Corriente Alterna: ¿Cómo organizar unos juegos olímpicos? Pépe Carioca vs el pato Donald

Han pasado ya
varias semanas de que concluyeron los juegos de Río y la vida ha vuelto a la
cotidianidad. No obstante, aún tengo presente la emotiva ceremonia de clausura.
 En ella, se proyectaron varios rostros brasileños
al borde del llanto, sin duda, por el desempeño histórico de su país y por las
grandes alegrías que sus atletas les dieron. Pero quizás también porque saben
que la fiesta terminó, y ahora deberán de pagar el astronómico costo del
evento. Que para colmo de males, se presenta en la situación político-económica
más inoportuna. Con tristeza, no pude evitar sentir, como junto con el fuego
olímpico, el ánimo de los anfitriones se fue extinguiendo.
                             habitantes de favelas viendo inauguración en Rio
¿Pero qué
ocurrió mal?, ¿Por qué cada vez que concluyen unos juegos olímpicos, las
ciudades terminan quebradas y endeudadas por décadas?, ¿Es esto inevitable?
Para responder estas preguntas es necesario rebobinar la cinta a 1980.

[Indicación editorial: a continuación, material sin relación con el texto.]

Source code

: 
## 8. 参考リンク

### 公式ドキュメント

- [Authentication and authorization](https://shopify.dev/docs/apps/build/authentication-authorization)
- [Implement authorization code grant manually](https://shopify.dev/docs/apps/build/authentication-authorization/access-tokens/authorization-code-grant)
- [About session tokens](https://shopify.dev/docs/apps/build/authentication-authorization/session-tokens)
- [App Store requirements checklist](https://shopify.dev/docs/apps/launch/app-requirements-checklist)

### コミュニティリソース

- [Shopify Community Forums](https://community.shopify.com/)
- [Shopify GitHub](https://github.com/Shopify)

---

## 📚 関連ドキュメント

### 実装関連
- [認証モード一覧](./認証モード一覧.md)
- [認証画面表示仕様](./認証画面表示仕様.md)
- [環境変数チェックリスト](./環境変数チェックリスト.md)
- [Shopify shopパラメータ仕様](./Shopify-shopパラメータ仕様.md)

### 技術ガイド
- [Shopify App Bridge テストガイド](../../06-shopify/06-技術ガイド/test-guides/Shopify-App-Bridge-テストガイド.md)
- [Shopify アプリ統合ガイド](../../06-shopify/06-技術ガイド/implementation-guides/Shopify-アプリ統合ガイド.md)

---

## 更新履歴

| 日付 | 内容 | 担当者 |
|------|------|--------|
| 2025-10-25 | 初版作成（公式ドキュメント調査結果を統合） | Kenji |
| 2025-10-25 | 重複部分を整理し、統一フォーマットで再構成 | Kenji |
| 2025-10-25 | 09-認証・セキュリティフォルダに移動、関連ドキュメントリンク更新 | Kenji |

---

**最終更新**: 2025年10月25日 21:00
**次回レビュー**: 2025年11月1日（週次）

Entrada al estadio en JJ OO Los Angeles 84Al término de
los olímpicos de Moscú. Se le pasó la estafeta a la ciudad de los Ángeles. En
ese momento,  el panorama era completamente
desolador. Y es que en represalia al boicot de los Estados Unidos a los juegos,
era un hecho que la justa veraniega del 84 no contaría con el poderoso bloque
socialista, mermando seriamente el atractivo mediático. Adicionalmente, la
economía norteamericana se encontraba en plena recesión. El Kremlin se frotaba
las manos con el colosal fracaso.

Los
estadounidenses, nunca resignados a la derrota, evitaron el pánico y analizaron
bien la situación, y después de revisar caso por caso los desastres financieros
de las olimpiadas pasadas, llegaron a una simple y contundente solución: Para
que estos juegos fueran rentables deberían ser financiados y organizados por la
iniciativa privada.

El primer paso
fue poner al frente al hombre adecuado: el avispado hombre de negocios y  comisionado de las grandes ligas de béisbol,
Peter Ueberroth. Quien aprovechó la infraestructura existente de los Ángeles y que
con un poco de maquillaje la dejó cómo para un óscar. La practicidad de
Ueberroth rayó en lo genial, en vez de invertir en una costosa villa olímpica,
alojó a los atletas en los funcionales 
dormitorios universitarios. El estadio olímpico fue el utilizado los
juegos de 1932, que dejó ya de conocérsele como el viejo estadio, al ser
rebautizado  como el nuevo Coliseo de los
Ángeles. Las demás disciplinas también se efectuaron en estadios de equipos
profesionales. Soluciones sencillas, millones ahorrados.Estadio JJ OO Los Angeles 84

Se sabía que los
deportistas norteamericanos, al no tener competencia seria, barrerían en el
medallero. Por este motivo, los medios no escatimaron en elevarlos a niveles de
semidioses aún antes de que empezaran los juegos, así que la expectación crecía
día a día. Finalmente los juegos fueron un éxito rotundo, el himno
norteamericano no paró de sonar, el mundo se maravilló con las hazañas de los
atletas locales, ¿alguien se acordó de los soviéticos?, y el señor Ueberroth devolvió
al comité organizador 250 millones de dólares (de aquellos) de ganancias netas,
y la ciudad, por supuesto, no tuvo deuda.

Desde
entonces, Estados Unidos se ha postulado como candidato a todas las demás
olimpiadas. No creo que Brasil lo haga en muchos, muchos años.